Canadian mix engineer George Seara has created a complete Dangerous Music-equipped studio.

Edmeston, NY (August 2, 2011)–Canadian mix engineer George Seara has created a complete Dangerous Music-equipped studio.

Seara’s studio features Dangerous 2-Bus analog summing, Monitor ST/SR stereo and surround monitor control, DAC ST for playback of digital sources, and the new Dangerous BAX EQ for tone shaping on featured tracks or the mix buss.
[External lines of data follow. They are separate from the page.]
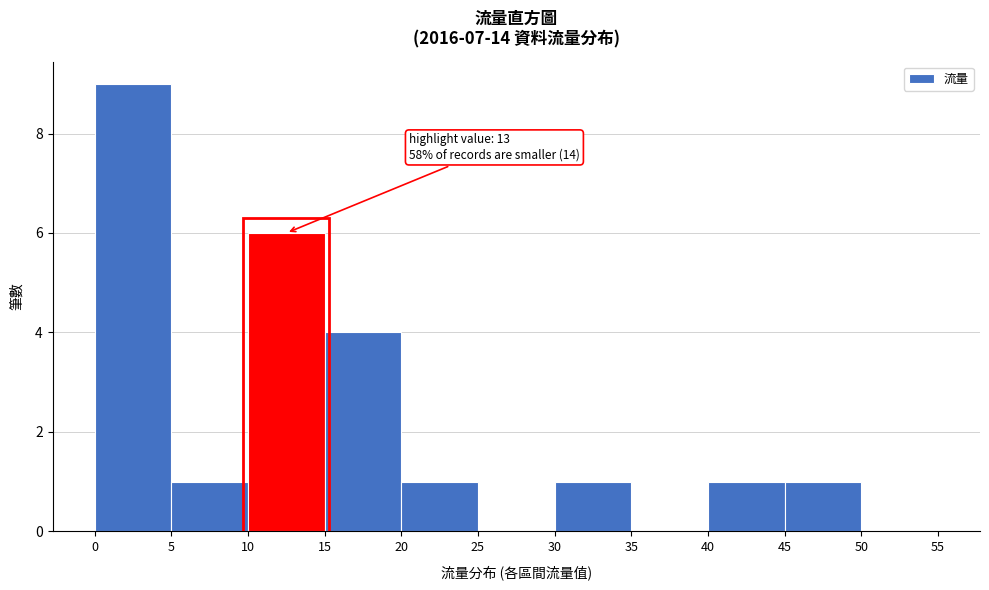

Over which range of the x-axis is the bar tallest?

0 to 5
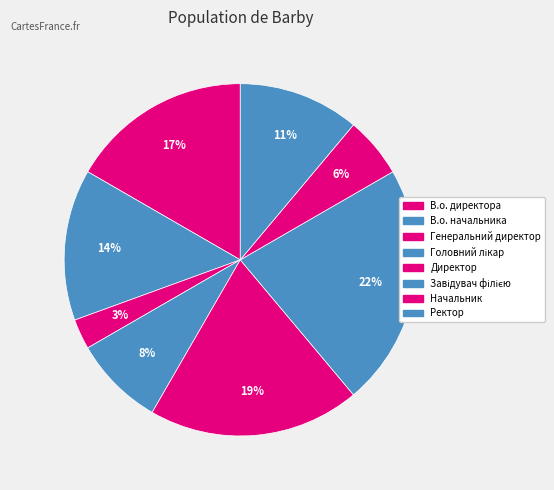

Rank the categories by value from lowest to highest.

Генеральний директор, Начальник, Головний лікар, Ректор, В.о. начальника, В.о. директора, Директор, Завідувач філією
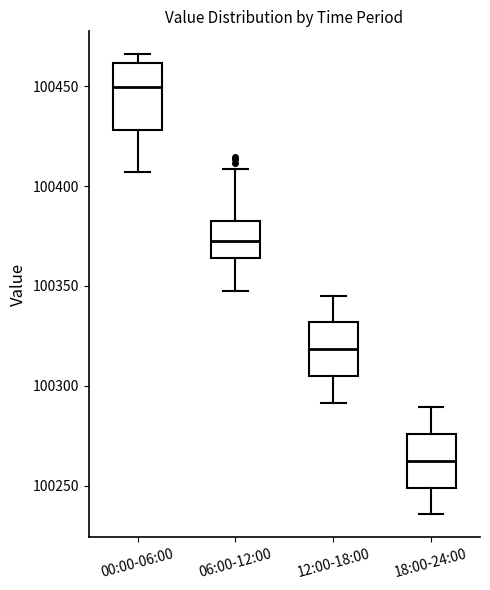

Where does the lower whisker of the box for 12:00-18:00 end on the y-axis? The values are not printed on the chart, so give them approximately, as read against the axis.

100290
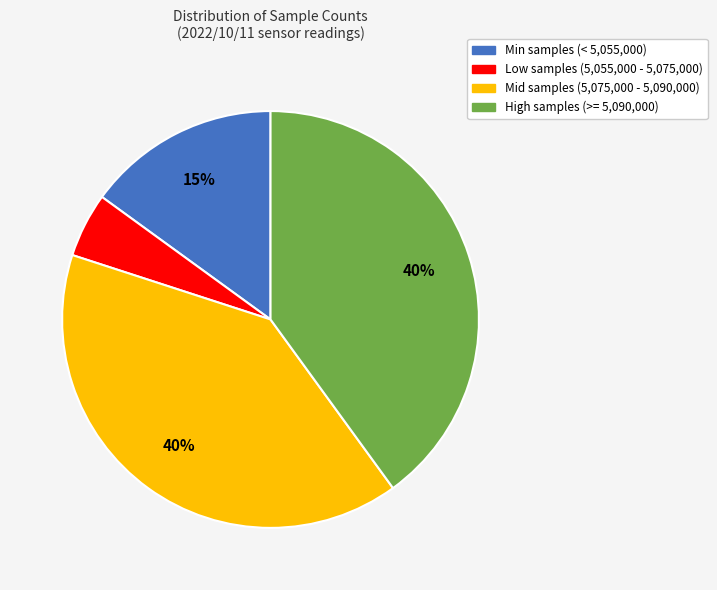

To the nearest percent, what is the average slice percentage?

25%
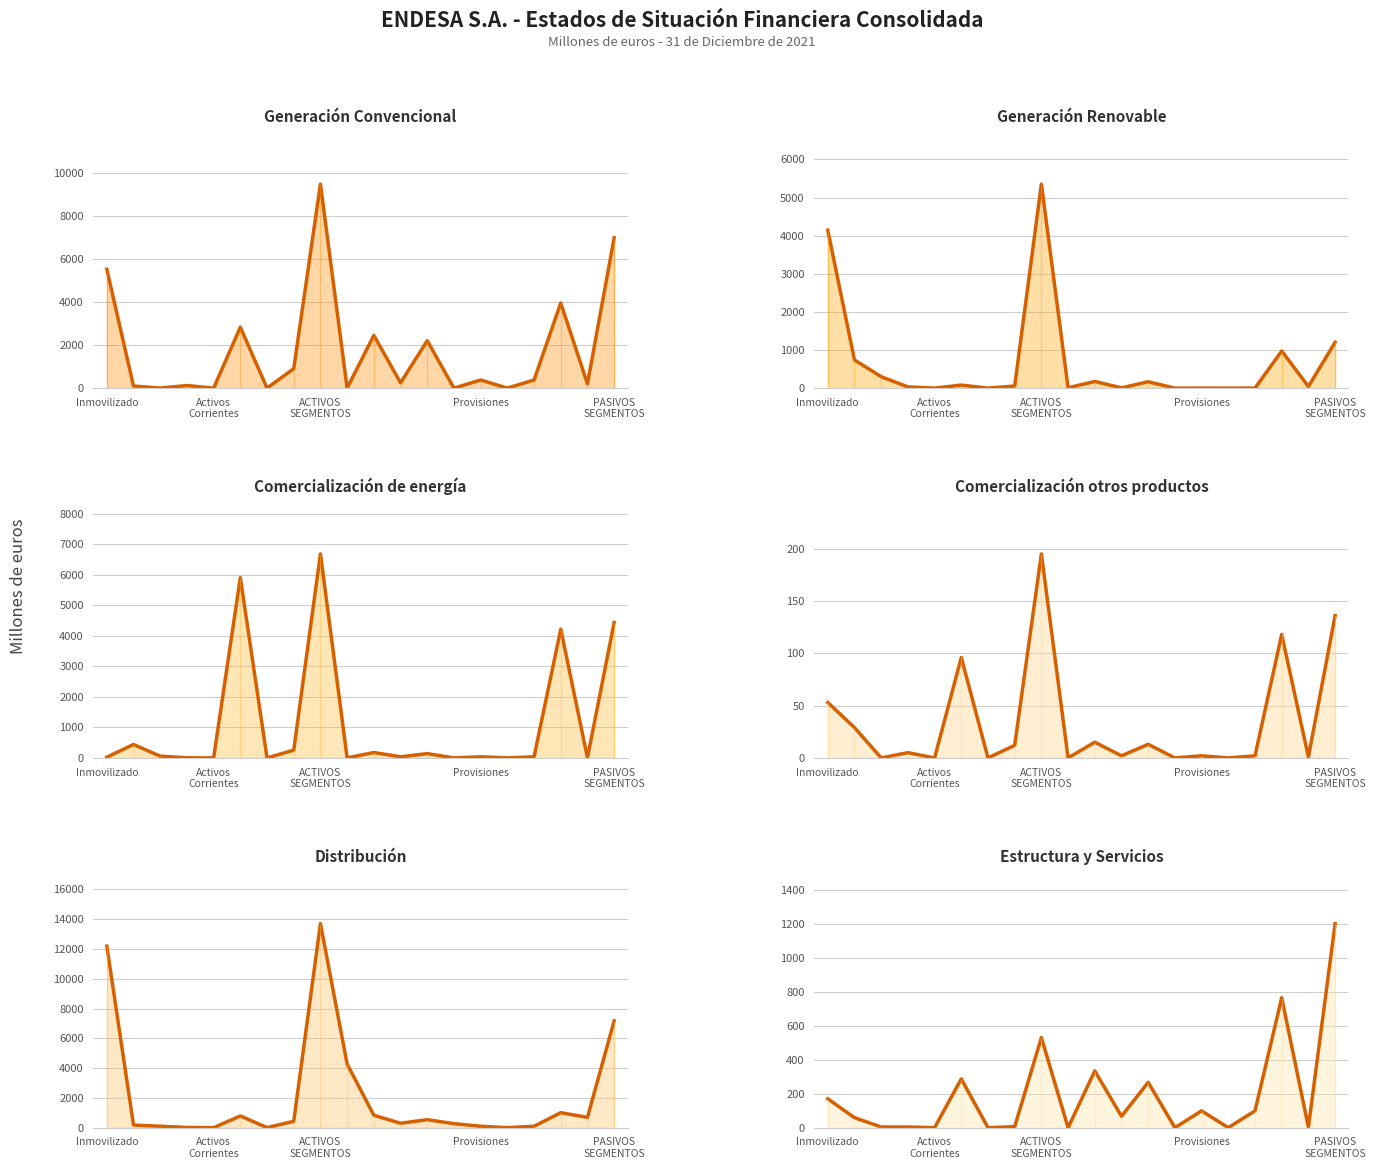

At how many categories does at least one series exceed 6359?

3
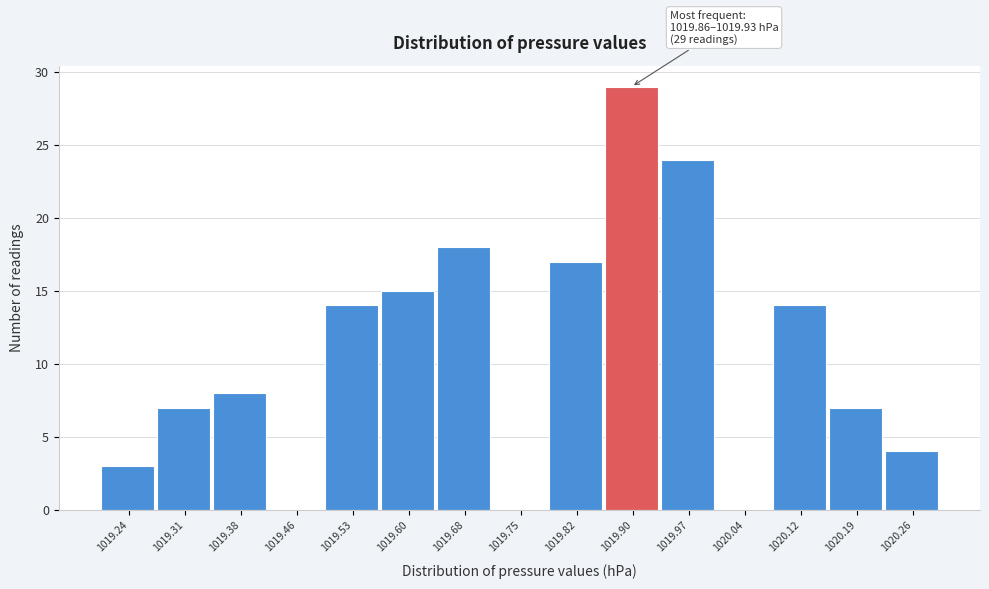

Which range on the x-axis has the tallest bar?

1019.86 to 1019.93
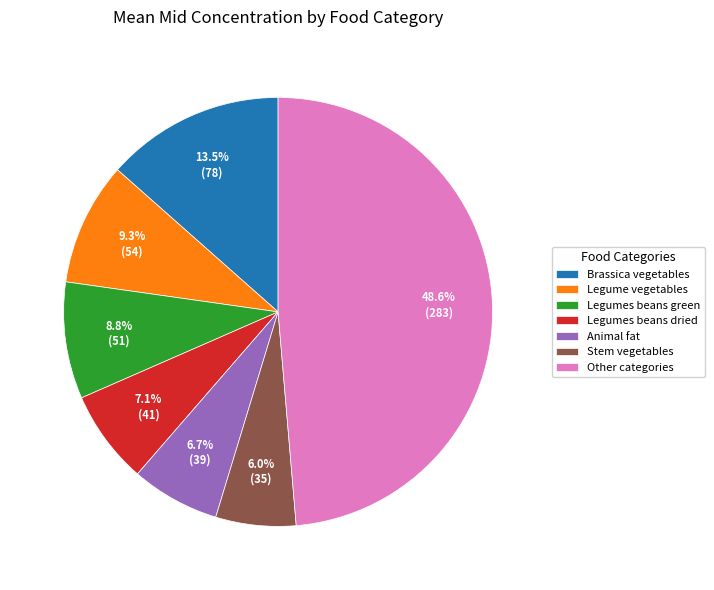

How many slices are in this pie chart?

7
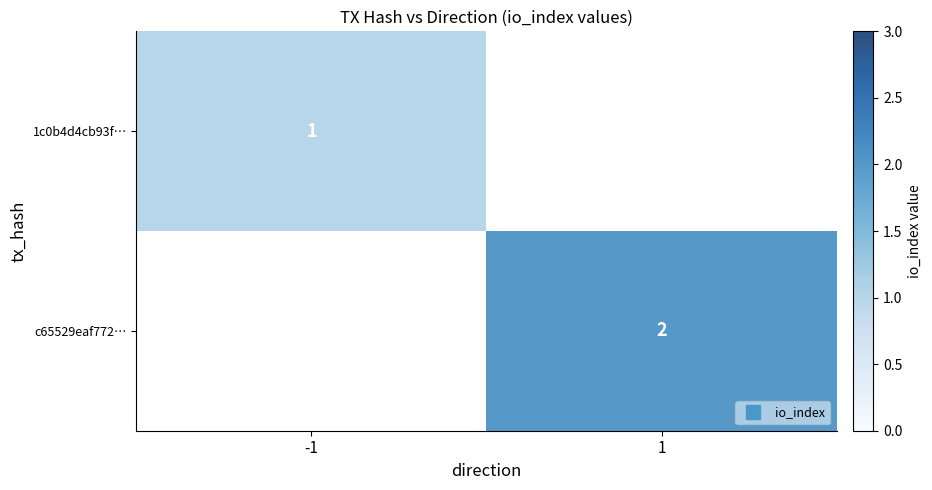

What is the minimum value shown in the chart?

1.0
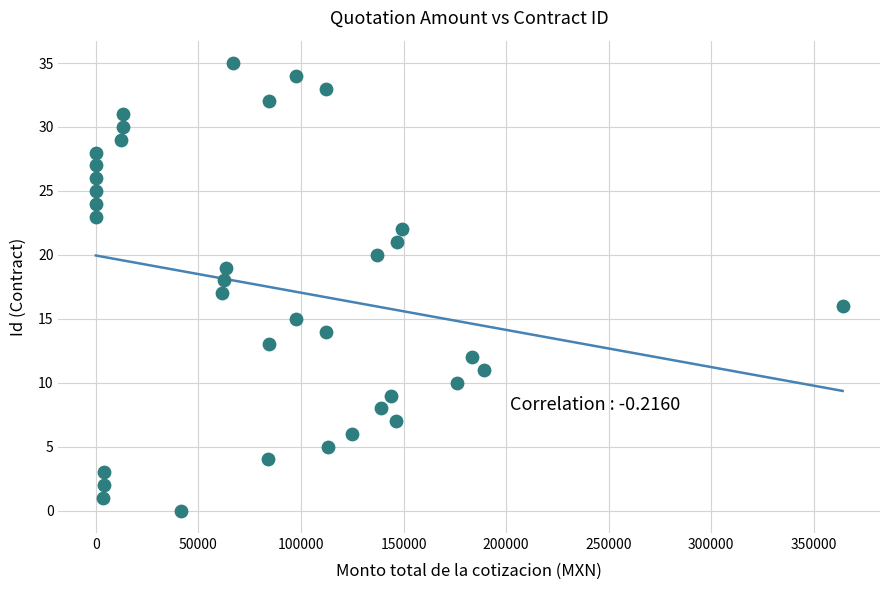

What is the range of Y values (max minus min)?

35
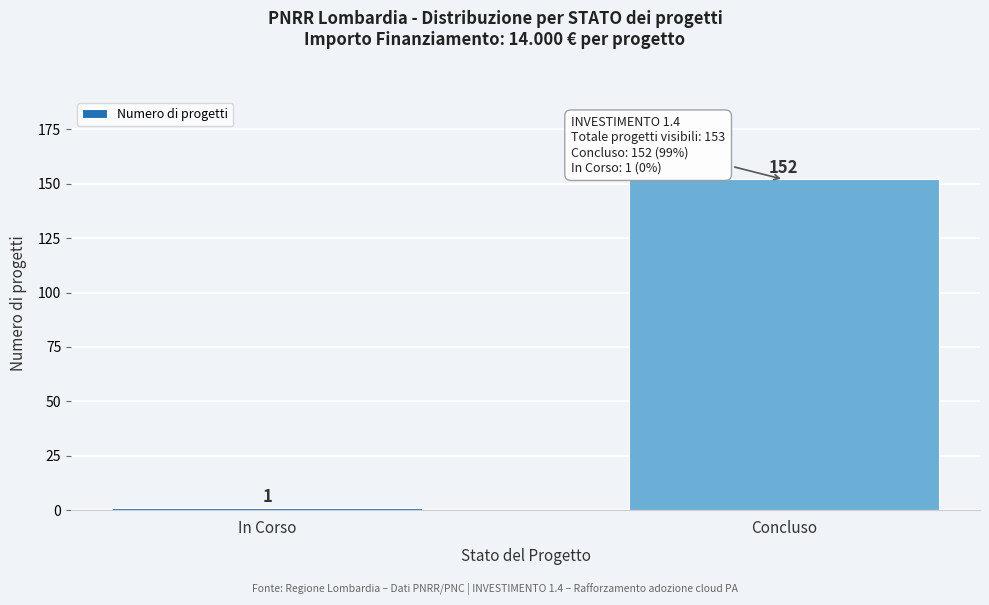

Reading left to right, transcribe all the data shown in this chart.

1	152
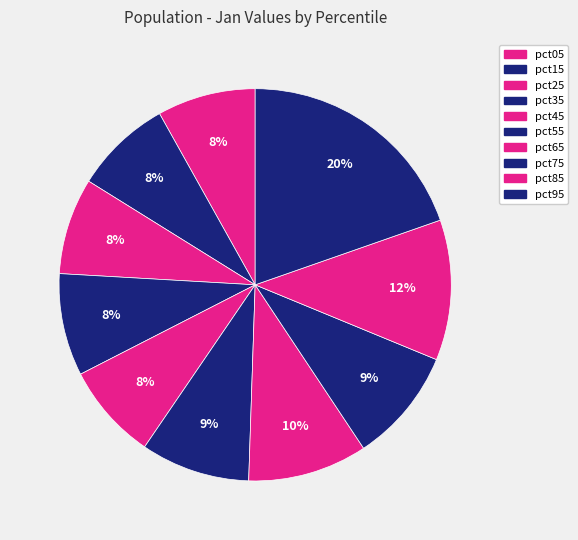

Count the number of slices in the pie.

10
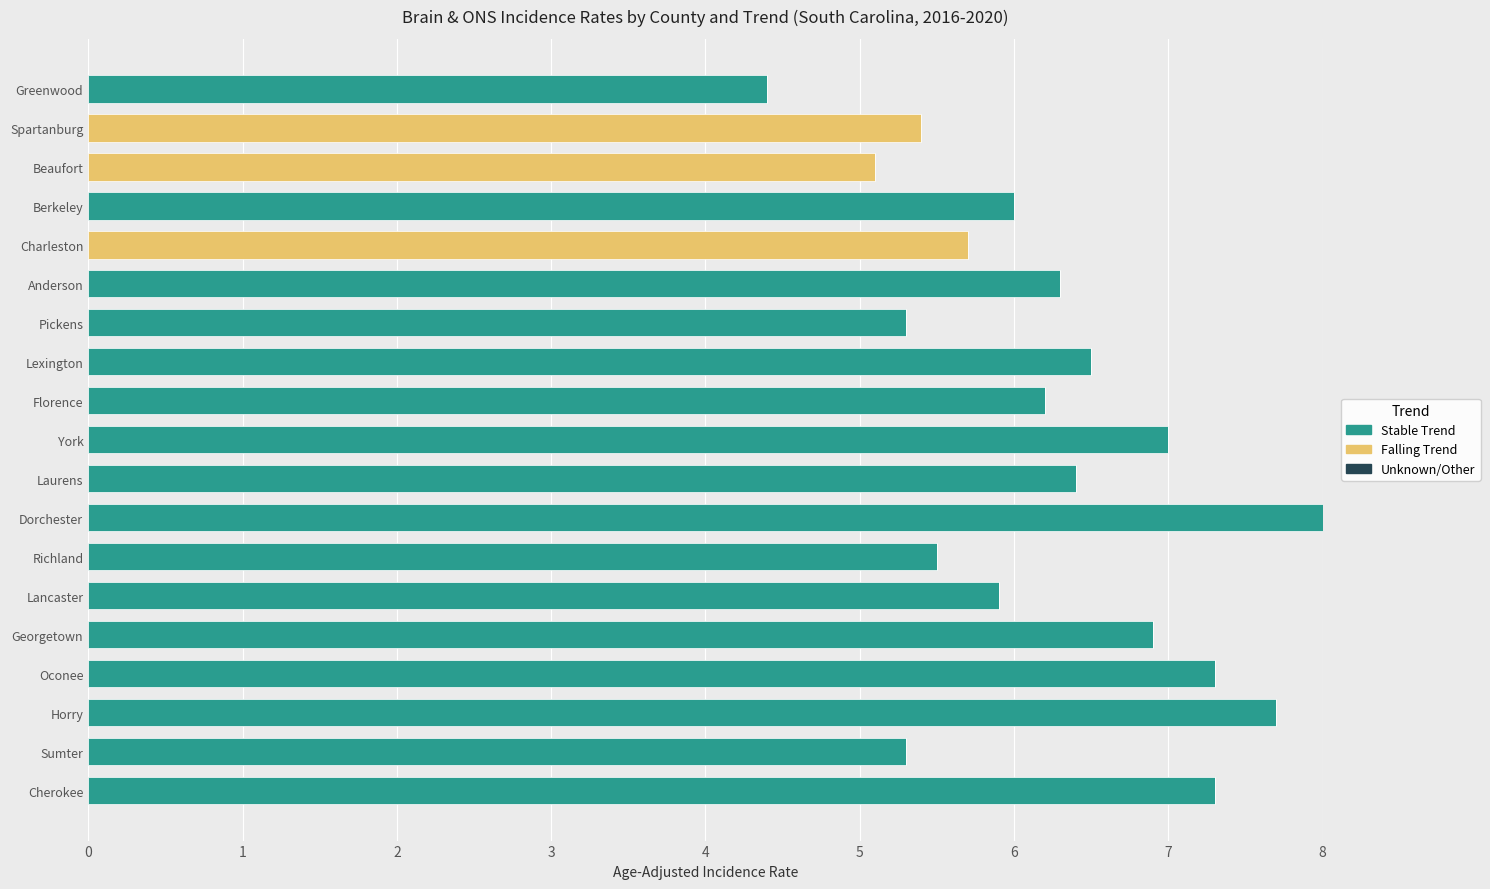

What is the total value across all series at York?

7.0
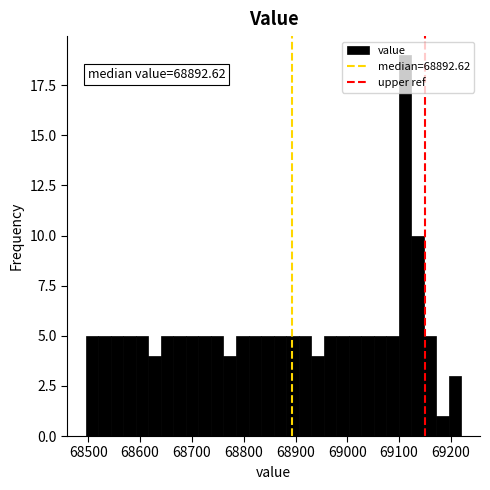

Read against the x-axis, roughly where is the centre of the tallest bar?

69110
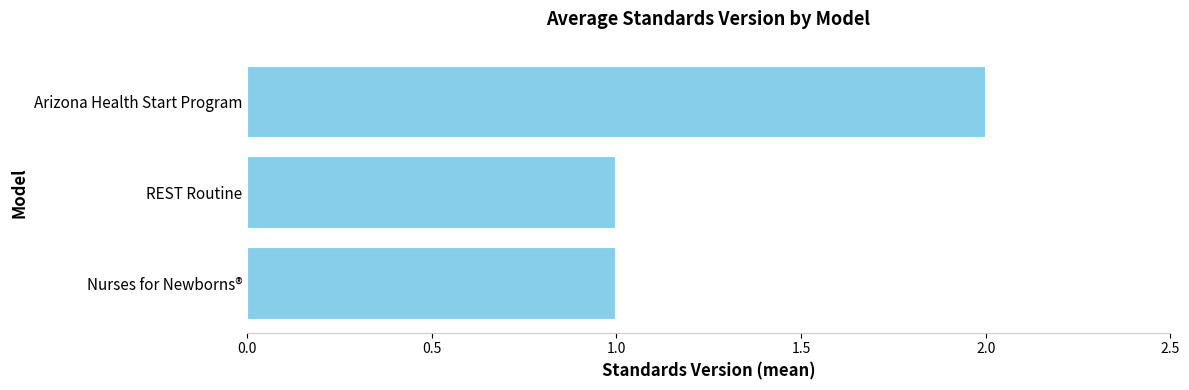

How many series are shown in this chart?

1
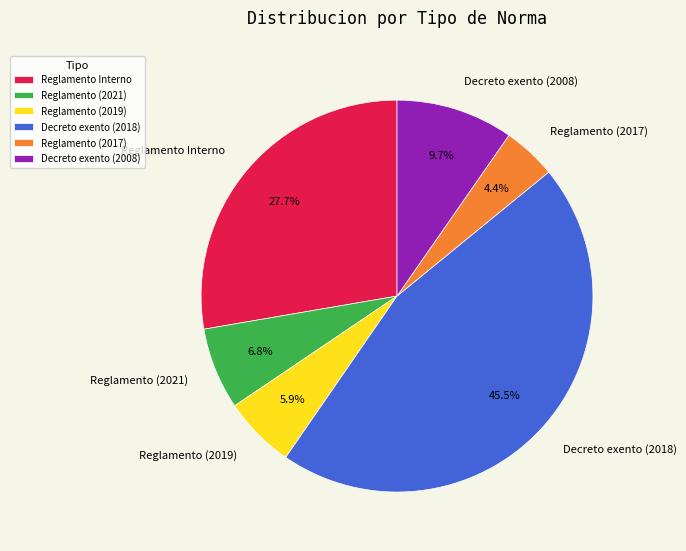

How many segments does this pie chart have?

6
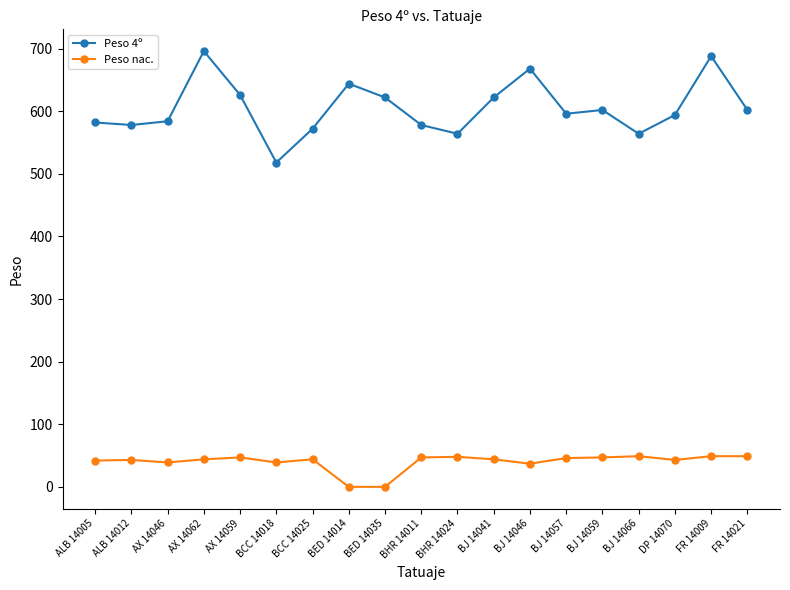

How many data points does each series have?

19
“Put it this way: before the Dangerous Music gear, it would mean I would be doing everything in a large studio,” states Seara. “It’s only with the advent of the Dangerous 2-Bus and the Monitor ST/SR that I’ve finally felt that the level and quality, plus the speed and efficiency with all things surrounding my workflow have come to a point where I can say confidently that I’ve raised the bar, and the quality of my work has improved.”

On the sound of the Dangerous 2-Bus analog summing amplifier, Seara says, “The biggest point is, it’s clean and natural, it has no noise, and yet super high-headroom: like a straight wire with gain. It allows me to mix confidently without having to deal with any gain-management issues, intermittent noises, hiss or any down time.”

Seara was the chief engineer at Phase One Studios over the past 10-plus years. He works in all genres of music; recent clients include Rihanna, Drake, Mos Def, 50 Cent, Sting, Herbie Hancock and Finger Eleven, among many others. At the 2010 Juno Awards, Seara was nominated for five awards and won for Contemporary Christian/Gospel Album of The Year for mixing Greg Sczebel’s Love & The Lack Thereof.